Assuming the decoder is active, the Truth table is as follows :
XZ Dec_Out HA1 HA2 a b cin F G
Sum | C Sum | C
00 1000 1 0 0 0 1 1 0 0 1
01 0100 1 0 0 0 1 1 0 0 1
10 0010 0 0 1 0 0 1 1 0 1
11 0001 0 0 1 0 0 1 1 0 1
The truth table is easy to construct :
- First determine the output of decoder corresponding to various inputs
- Next apply D0 and D1 as inputs to HA1 and D2 and D3 as inputs to HA2
- Compute their outputs and apply them to FA
Now since it was a competition problem, there has to be a short cut (which I was not able to figure out initially as well) instead of solving the truth table :P
- Two outputs of a decoder cant be simultaneously high. This means that the sum of both half adders cant be one simultaneously. Infact, output of exactly one HA HAS to be 1 always, and also that both have to give a carry of zero.

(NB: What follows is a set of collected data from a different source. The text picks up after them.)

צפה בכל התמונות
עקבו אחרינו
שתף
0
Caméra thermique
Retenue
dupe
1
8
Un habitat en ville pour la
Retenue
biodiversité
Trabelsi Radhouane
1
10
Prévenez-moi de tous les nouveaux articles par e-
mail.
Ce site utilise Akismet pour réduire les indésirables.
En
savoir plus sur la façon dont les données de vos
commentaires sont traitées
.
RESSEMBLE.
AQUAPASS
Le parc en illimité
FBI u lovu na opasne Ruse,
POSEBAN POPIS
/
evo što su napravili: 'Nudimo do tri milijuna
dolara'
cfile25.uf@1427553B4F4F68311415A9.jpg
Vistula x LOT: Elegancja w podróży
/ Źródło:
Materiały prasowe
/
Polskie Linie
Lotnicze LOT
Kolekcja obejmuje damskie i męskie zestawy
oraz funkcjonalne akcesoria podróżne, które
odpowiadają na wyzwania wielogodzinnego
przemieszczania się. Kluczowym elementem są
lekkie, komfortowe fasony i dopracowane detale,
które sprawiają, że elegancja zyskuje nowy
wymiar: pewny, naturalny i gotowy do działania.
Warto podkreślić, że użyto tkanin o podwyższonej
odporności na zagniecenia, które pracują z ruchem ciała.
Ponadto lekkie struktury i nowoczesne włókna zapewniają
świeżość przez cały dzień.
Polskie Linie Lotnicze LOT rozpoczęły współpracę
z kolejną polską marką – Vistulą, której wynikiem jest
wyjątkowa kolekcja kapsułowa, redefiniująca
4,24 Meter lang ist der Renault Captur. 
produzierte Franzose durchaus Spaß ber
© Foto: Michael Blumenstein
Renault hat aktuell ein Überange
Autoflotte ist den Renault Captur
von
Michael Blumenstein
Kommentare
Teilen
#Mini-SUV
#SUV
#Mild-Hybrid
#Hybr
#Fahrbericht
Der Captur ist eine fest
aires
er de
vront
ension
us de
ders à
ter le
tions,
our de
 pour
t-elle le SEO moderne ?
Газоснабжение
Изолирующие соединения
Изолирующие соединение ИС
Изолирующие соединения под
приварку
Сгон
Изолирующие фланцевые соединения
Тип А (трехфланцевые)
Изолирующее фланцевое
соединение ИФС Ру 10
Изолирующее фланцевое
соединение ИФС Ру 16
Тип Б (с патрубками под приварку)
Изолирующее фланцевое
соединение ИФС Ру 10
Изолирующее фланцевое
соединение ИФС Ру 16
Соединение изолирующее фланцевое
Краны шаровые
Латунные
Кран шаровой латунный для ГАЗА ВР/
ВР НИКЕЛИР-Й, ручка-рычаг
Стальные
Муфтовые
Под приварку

- The Xnor will always give a 1, since both carry are always zero.
- If 2 of the inputs to the Full adder are always one, the sum ie F will always be 0, while the carry ie G will always be 1.
Similar arguments hold when decoder is inactive, but this time output of both HA will be 0.
- With outputs of both half adders as zero, the XNOR is still high while A and Cin are zero
- So the input of FA consists of exactly one, which means sum ie F will always be 1 while carry ie G will always be 0.
In either case, F and G are always complements to each other.